Question

If A + B + C = $180{}^\circ$, then prove that sin 2A + sin 2B + sin 2C = 4 sinA sinB sinC.

Answer 1

Hint: Start with the LHS. Use sin (X + Y) + sin (X – Y) = 2 sin X cos Y, and sin 2C = 2 sinC cosC to get 2sin (A + B) cos (A – B) + 2 sinC cosC. Then simplify sin (A + B) and cosC. Then use cos (A – B) - cos (A + B) = 2 sinA sinB, to get 4 sinA sinB sinC, which is equal to the RHS.

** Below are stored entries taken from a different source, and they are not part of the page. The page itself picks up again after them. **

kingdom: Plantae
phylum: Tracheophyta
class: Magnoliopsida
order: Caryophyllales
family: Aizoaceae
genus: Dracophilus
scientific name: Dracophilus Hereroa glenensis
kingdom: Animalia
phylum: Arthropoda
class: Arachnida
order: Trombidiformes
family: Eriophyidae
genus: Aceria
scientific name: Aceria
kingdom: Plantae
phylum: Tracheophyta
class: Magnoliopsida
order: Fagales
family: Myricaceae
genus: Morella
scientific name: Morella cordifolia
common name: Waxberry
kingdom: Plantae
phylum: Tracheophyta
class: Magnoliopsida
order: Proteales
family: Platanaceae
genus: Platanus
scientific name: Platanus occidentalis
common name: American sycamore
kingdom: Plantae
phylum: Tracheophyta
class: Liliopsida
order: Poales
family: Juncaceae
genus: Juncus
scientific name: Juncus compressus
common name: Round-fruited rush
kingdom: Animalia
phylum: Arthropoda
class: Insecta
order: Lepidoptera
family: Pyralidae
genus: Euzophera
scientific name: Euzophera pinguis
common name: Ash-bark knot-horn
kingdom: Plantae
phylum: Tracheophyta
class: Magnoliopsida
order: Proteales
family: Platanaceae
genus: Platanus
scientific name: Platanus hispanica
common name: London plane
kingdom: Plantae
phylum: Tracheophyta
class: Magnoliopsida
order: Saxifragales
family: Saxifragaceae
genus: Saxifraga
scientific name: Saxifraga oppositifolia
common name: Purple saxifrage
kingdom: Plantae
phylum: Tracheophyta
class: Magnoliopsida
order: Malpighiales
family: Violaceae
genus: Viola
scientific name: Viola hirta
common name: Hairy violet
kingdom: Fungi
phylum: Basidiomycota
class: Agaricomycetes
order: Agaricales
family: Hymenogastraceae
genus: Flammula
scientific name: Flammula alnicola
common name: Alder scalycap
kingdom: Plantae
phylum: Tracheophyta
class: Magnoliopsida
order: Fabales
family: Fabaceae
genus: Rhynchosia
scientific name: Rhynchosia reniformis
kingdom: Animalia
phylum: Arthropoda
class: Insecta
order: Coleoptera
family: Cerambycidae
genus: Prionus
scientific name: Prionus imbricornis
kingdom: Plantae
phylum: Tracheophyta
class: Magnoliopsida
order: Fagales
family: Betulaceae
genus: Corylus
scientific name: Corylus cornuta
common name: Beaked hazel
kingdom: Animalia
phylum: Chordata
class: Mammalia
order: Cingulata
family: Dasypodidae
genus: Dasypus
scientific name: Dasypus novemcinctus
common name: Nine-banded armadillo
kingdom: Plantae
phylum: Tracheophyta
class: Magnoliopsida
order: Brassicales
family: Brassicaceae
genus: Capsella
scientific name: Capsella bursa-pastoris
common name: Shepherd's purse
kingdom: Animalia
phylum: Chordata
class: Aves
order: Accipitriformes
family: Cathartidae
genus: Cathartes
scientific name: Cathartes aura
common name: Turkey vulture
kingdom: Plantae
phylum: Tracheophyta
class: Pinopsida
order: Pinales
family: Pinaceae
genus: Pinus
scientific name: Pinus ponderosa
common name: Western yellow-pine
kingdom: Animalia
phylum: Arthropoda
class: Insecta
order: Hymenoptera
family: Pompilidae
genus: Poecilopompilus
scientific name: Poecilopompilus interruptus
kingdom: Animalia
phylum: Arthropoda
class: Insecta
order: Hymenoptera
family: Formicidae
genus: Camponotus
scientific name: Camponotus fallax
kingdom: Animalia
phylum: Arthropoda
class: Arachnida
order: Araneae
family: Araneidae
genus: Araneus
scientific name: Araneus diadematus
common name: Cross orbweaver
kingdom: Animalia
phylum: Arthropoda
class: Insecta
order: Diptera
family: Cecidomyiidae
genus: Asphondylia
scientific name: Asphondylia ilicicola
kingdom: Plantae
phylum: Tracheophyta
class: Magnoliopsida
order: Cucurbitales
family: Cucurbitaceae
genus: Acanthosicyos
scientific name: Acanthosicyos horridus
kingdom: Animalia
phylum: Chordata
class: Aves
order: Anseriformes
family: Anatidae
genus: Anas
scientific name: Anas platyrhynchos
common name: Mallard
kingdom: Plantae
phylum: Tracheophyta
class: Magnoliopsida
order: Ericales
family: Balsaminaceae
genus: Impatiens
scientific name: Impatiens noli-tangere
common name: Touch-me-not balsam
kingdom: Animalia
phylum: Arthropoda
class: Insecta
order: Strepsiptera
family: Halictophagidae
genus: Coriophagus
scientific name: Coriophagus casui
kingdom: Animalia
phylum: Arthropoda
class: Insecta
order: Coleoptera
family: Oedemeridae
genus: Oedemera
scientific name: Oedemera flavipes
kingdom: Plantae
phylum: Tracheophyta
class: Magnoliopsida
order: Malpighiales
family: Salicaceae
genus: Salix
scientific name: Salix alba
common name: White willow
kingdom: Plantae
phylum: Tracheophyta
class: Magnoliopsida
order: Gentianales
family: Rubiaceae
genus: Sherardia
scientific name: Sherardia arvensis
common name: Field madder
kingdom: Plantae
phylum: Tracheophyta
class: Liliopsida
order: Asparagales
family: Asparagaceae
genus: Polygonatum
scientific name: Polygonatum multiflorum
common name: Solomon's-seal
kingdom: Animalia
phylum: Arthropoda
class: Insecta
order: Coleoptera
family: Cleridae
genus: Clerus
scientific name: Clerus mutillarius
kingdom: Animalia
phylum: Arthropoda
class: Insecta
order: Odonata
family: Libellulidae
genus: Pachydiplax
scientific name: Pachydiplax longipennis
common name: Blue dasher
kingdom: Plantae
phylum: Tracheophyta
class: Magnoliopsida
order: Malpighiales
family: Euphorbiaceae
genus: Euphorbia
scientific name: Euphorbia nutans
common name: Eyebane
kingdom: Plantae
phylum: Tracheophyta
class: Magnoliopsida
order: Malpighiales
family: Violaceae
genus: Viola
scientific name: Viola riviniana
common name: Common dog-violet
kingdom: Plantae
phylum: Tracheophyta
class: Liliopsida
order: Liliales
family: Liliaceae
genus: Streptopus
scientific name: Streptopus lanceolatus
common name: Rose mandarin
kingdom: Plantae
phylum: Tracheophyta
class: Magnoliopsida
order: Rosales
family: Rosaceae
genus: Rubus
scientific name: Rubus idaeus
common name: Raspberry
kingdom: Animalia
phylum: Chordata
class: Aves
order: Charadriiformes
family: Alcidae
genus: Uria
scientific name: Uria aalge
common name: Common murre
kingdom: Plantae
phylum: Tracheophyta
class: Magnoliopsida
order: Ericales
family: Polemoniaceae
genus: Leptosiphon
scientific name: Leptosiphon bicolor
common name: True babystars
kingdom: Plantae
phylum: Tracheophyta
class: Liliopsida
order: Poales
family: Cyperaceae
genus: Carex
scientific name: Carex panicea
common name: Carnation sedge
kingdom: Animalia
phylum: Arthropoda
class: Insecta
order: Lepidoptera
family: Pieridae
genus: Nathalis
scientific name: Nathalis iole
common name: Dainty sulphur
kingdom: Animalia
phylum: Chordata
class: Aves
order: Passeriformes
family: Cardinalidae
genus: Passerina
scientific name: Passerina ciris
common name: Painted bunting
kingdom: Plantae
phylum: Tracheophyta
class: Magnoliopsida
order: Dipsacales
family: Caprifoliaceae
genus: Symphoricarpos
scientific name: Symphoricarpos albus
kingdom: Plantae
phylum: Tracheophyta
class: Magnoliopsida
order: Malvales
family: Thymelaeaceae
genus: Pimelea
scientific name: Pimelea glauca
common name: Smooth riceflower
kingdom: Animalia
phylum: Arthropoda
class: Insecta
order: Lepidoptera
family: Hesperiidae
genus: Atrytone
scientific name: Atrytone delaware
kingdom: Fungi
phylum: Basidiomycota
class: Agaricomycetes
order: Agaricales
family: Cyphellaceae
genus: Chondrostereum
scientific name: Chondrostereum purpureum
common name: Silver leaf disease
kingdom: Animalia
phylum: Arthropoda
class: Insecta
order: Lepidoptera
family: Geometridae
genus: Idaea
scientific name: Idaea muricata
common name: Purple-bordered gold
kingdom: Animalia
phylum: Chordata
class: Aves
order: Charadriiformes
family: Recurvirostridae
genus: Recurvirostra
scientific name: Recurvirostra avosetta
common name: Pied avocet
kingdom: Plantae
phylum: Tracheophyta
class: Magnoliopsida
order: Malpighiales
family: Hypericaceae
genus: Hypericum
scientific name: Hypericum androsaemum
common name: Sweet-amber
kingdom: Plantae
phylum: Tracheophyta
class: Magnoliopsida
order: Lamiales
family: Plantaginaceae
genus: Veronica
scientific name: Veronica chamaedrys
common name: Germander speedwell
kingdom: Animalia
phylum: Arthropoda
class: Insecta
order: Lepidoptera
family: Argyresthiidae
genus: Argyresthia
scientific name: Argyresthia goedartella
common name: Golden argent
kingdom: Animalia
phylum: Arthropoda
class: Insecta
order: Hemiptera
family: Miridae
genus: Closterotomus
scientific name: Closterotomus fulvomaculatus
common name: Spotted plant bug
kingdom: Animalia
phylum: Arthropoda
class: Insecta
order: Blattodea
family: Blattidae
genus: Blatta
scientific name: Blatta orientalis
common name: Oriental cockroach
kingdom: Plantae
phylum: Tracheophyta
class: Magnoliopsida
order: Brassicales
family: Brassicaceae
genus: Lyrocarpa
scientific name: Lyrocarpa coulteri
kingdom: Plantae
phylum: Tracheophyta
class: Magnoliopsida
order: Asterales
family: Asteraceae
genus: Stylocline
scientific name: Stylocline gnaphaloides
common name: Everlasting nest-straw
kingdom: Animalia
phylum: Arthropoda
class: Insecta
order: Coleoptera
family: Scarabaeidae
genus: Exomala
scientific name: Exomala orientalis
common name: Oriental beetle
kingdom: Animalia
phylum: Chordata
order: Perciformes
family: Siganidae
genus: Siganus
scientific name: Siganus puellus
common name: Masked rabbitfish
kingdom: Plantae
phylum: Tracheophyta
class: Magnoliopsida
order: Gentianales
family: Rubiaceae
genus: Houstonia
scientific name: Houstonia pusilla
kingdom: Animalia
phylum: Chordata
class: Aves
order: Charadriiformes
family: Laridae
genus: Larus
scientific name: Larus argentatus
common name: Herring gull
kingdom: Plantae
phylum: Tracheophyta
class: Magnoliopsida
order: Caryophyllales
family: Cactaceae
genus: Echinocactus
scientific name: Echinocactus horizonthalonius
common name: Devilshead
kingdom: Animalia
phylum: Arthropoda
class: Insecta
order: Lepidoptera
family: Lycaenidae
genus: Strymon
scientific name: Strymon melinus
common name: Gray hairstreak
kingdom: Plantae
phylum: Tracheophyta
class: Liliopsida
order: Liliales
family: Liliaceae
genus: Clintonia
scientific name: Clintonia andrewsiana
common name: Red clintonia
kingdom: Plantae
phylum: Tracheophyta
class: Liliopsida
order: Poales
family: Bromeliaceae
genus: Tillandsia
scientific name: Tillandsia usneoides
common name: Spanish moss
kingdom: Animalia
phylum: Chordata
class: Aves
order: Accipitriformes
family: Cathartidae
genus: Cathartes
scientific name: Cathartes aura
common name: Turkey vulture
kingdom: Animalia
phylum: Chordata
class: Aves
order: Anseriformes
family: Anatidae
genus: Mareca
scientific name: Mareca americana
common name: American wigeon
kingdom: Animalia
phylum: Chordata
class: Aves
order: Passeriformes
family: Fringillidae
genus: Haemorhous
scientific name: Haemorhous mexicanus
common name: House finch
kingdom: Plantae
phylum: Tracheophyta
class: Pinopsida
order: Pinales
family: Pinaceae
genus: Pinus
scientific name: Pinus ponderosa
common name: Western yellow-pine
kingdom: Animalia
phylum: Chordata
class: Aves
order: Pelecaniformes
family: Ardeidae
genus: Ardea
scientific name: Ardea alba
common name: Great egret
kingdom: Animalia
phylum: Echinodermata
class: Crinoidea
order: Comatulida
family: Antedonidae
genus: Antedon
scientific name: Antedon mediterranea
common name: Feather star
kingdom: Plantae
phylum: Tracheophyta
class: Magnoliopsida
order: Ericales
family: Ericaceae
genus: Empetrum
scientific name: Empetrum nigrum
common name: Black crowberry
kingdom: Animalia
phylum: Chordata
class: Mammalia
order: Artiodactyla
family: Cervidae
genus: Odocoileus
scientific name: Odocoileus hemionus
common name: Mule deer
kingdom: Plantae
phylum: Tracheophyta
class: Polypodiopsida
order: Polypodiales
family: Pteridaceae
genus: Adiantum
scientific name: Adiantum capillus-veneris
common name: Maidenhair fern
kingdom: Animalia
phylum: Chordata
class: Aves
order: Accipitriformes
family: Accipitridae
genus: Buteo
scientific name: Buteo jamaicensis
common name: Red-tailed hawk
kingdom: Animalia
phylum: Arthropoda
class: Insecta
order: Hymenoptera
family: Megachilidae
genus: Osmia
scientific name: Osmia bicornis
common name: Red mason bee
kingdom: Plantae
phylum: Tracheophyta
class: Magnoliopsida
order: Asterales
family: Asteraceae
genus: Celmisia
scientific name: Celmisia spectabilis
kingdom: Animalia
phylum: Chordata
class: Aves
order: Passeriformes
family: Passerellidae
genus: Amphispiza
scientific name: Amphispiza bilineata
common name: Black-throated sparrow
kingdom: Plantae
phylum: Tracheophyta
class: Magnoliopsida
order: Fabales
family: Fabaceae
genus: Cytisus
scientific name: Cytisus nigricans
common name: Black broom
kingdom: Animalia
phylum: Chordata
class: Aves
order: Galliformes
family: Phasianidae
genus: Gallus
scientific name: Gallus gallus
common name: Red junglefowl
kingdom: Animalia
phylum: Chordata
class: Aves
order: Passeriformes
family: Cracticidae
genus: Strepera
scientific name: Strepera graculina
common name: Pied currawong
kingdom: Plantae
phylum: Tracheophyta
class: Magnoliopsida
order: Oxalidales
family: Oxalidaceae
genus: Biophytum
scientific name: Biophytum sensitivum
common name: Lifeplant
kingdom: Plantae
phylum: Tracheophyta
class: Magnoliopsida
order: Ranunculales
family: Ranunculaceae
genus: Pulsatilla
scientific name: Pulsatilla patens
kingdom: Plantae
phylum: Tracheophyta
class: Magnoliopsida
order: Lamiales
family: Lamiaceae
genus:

Complete step-by-step answer:
In this question, we are given that A + B + C = $180{}^\circ$.
Using this information, we need to prove that sin 2A + sin 2B + sin 2C = 4 sinA sinB sinC.
Let us start with the LHS.
LHS = sin2A + sin2B + sin2C
Now, we know the property that:
sin (X + Y) + sin(X – Y) = 2 sin X cos Y
Using this property with X = A + B and Y = A – B, we will get the following:
2sin (A + B) cos (A – B) + sin 2C
Now, we know that sin 2C = 2 sinC cosC
Substituting this in the above equation, we will get the following:
2sin (A + B) cos (A – B) + 2 sinC cosC
Now, A + B = $180{}^\circ$ - C
So, sin (A + B) = sin ($180{}^\circ$ - C) = sinC
Substituting this, we will get the following:
2sinC cos (A – B) + 2 sinC cosC
Taking 2sinC common, we will get the following:
2sinC [cos (A – B) + cosC]
Now, cosC = cos[$180{}^\circ$ - (A + B)] = - cos (A + B)
So, we will get the following:
2sinC [cos (A – B) - cos (A + B)]
We know that cos (A – B) - cos (A + B) = 2 sinA sinB
Using this, we will get the following:
2sinC(2 sinA sinB )
4 sinA sinB sinC = RHS
So, LHS = RHS
sin 2A + sin 2B + sin 2C = 4 sinA sinB sinC
Hence proved.

Note: In this question, it is very important to know various trigonometric properties like sin (X + Y) + sin (X – Y) = 2 sin X cos Y, sin 2C = 2 sinC cosC, and cos (A – B) - cos (A + B) = 2 sinA sinB. Students should remember important trigonometric formulas and identities for solving these types of questions.